About Kelby
I have always desired to help those in dire need. This manifested when I was 20 years of age when I tried out for Air Force Special Warfare Pararescue. After a grueling selection and 2 years of training, I began a 10 year adventure across 4 continents rescuing military personnel from war zones and civilians devastated by natural disasters.
While overseas I would come home and see my family 2 weeks out of the year. On one of these trips I met my soon to be wife Rachelle at the oldest dance hall in Texas, Gruene Hall. She was from Falls City and grew up believing time with extended family would be important for our children, so I began submitting paperwork to move back.
Rachelle had been managing Brons beach carts in Port Aransas for 8 years and I would visit her as often as possible. She dreamed of owning a home there and when we found out she was pregnant we applied for a VA home loan. This was a difficult process as the Island is expensive and a military salary isn’t much.
We were approved for a home that had two little apartments below that helped bring in income and were necessary to our approval. We signed the paperwork for the home while in the hospital 2 days after our first daughters birth.
After settling in and finding some projects in our fixer upper, we got to work restoring our new home and enjoying being newly weds. It was stressful with contractors and a newborn, but we were making things work.
Then Hurricane Harvey hit our 2 months later.
Our apartments were demolished and the work we had completed down stairs destroyed. We felt defeated, but with the support of family, we got to working cleaning up our home. As we began to put plans together to rebuild, the city contacted us and issued a cease work order. Apparently the home we were sold had illegal dwellings built downstairs that were not permitted and could not be rebuilt.

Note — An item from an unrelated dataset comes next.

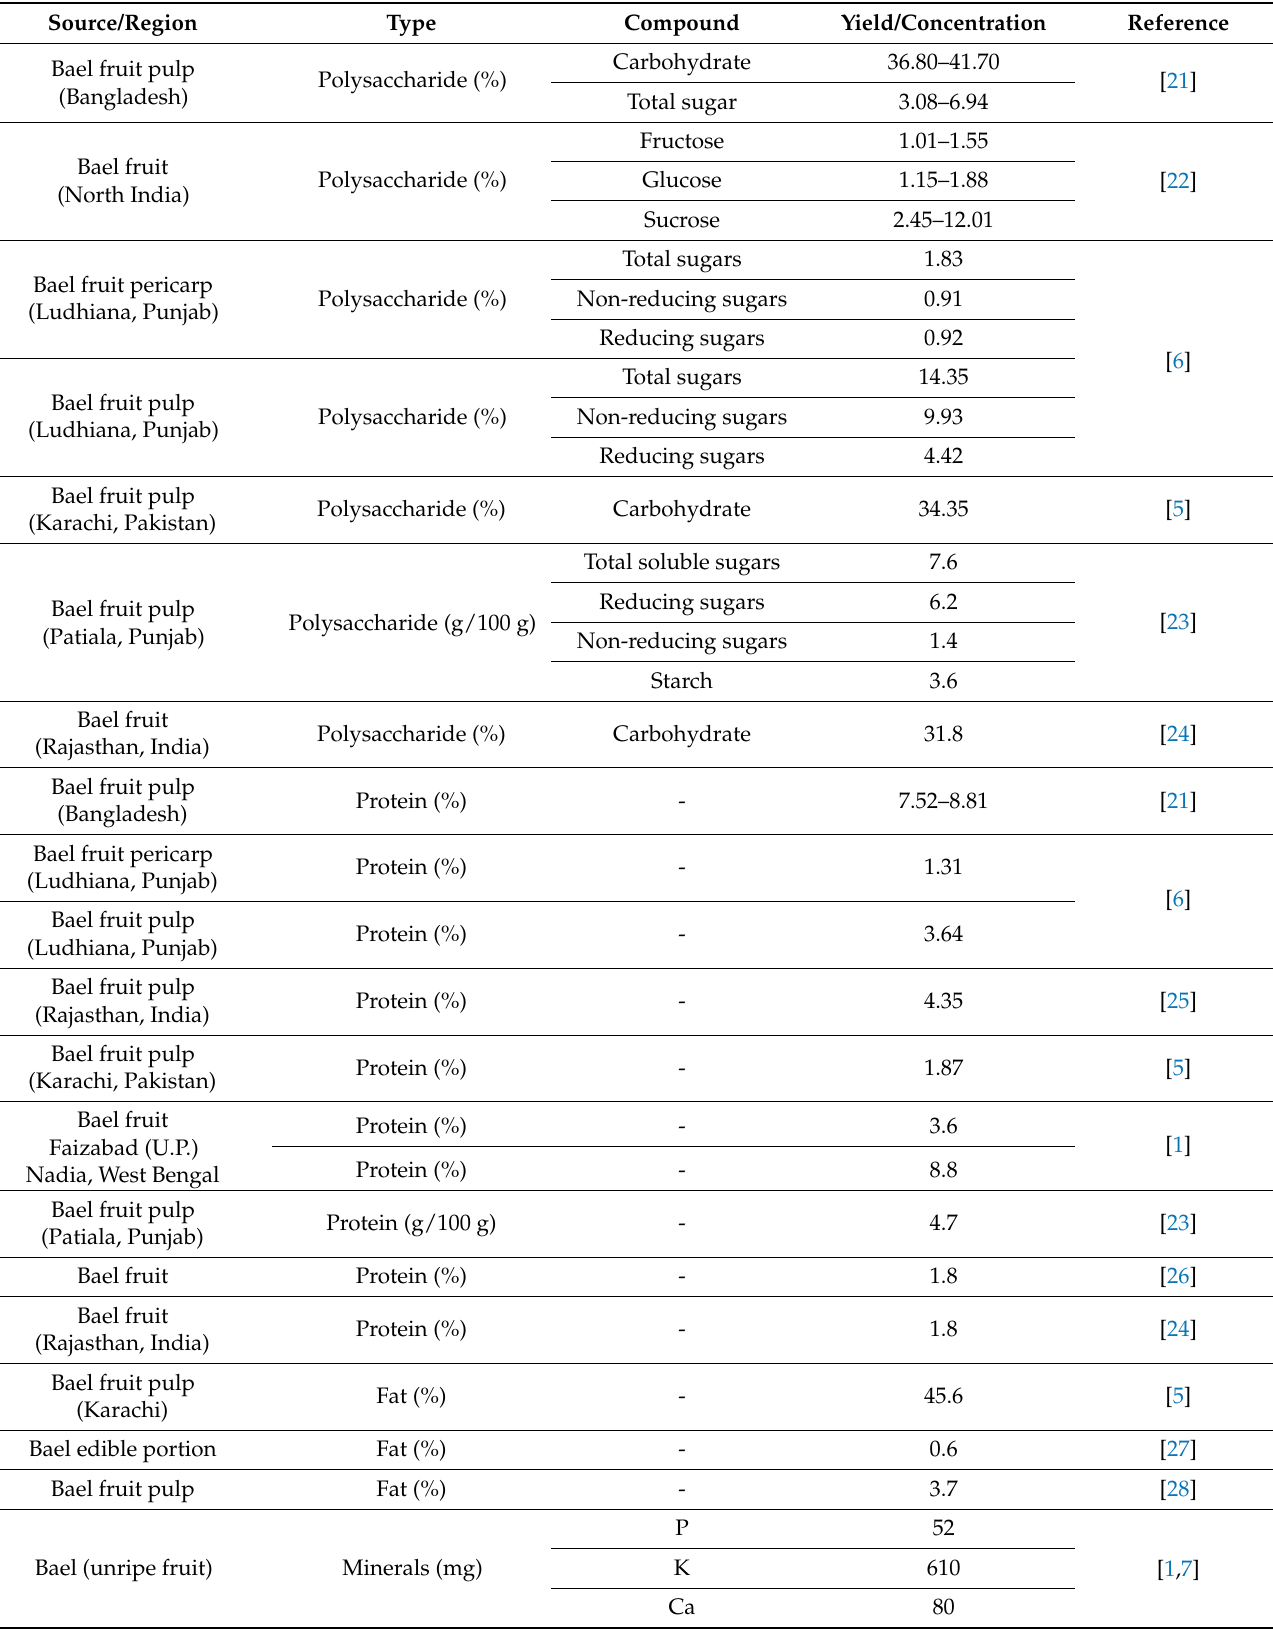
Table 1. Nutritional composition of bael ( Aegle marmelos (L.) Correa) fruit according to various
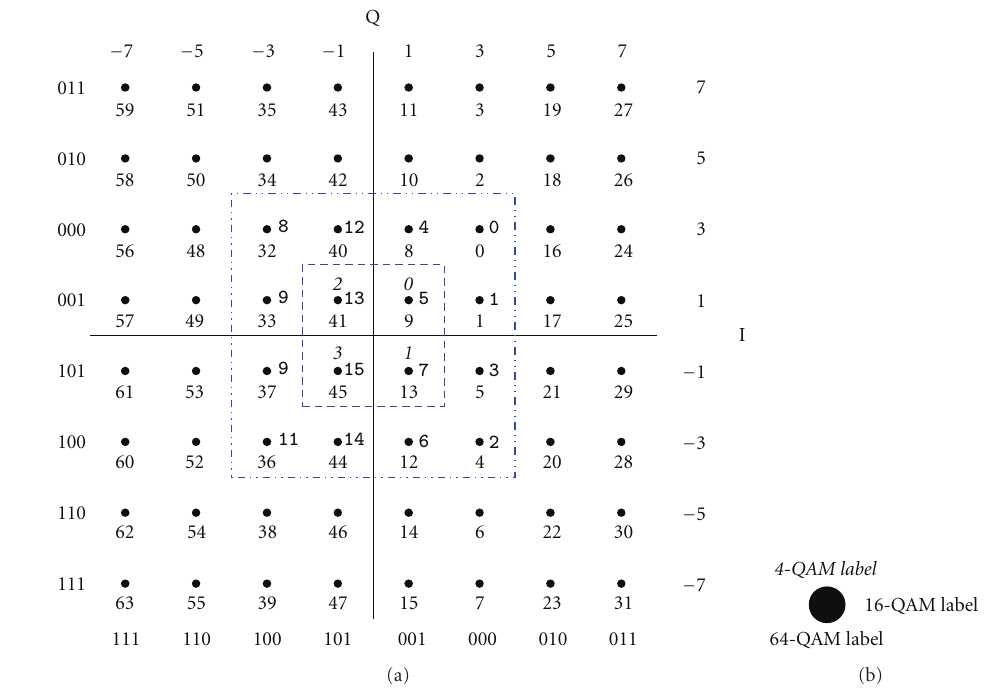
Figure 3: Digital architecture of the configurable ST/DDST transmitter.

We were scared. The home had to be rebuilt, we were not allowed to have renters, and the mortgage demanded to be paid. So I set out to contract in Africa 45 days on 45 days off providing medical aid to indigenous people and forces. Our hopes of an island life together quickly changed into a military lifestyle yet again.
Over the next two years we took the contracting money and rebuilt the bottom of the home into garages and patios and opened a small golf cart rental company to help bring me home once it was profitable.
While in Africa I studied real estate, took the exam, and became an agent because I never wanted this to happen to me or anyone else I knew ever again. I would become an agent, provide honest representation, and share my story.
It didn’t take long for this message to be received warmly. In my first year I went on to list $15M in properties and represented and additional $12M in purchases. Was this success generated because I work tirelessly for my clients? Or because I provide the best media packages locally available? Sure, that’s all true. But what I hear most often is that clients feel safe, their interests protected, and that I never quit working for them. I know what it’s like to lose almost everything while keeping a family together. I will never let that happen to you.